(Saved data entries)

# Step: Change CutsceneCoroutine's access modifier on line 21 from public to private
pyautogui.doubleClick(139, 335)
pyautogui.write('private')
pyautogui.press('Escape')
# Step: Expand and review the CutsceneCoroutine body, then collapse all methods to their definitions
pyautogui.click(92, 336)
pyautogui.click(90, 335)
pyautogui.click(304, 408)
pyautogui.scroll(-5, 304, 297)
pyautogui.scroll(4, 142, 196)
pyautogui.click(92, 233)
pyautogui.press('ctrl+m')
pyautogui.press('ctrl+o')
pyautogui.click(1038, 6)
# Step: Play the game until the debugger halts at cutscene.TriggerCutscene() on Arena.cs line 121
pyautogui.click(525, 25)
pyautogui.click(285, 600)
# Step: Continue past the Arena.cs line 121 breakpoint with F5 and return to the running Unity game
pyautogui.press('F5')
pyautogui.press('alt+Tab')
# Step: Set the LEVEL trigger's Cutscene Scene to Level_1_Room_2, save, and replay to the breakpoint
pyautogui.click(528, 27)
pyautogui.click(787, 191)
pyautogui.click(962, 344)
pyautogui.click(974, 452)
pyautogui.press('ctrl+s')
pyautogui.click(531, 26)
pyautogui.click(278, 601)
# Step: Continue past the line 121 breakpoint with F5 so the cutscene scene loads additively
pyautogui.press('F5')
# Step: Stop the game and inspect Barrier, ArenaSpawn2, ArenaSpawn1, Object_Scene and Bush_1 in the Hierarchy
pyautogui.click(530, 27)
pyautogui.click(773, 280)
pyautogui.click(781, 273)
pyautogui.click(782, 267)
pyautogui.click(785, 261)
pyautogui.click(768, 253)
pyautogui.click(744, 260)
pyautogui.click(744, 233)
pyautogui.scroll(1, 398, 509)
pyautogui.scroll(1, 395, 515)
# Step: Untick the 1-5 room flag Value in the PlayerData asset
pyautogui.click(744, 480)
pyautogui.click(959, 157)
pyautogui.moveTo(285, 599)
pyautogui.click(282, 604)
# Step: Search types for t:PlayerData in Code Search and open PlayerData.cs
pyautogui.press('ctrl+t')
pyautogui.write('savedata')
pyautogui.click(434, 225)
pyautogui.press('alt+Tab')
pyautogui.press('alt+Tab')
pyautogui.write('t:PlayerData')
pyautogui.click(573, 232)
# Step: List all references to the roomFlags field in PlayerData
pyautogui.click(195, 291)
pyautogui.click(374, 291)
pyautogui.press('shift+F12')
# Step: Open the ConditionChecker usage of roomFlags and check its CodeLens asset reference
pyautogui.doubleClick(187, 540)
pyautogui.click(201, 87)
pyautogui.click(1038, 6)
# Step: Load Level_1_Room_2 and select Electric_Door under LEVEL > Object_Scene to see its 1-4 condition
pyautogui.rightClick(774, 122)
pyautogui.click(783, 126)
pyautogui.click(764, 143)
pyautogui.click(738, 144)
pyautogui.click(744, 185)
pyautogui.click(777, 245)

What you should do: The answer must be every line of the records that holds the string "doubleClick".

Expected answer:
pyautogui.doubleClick(139, 335)
pyautogui.doubleClick(187, 540)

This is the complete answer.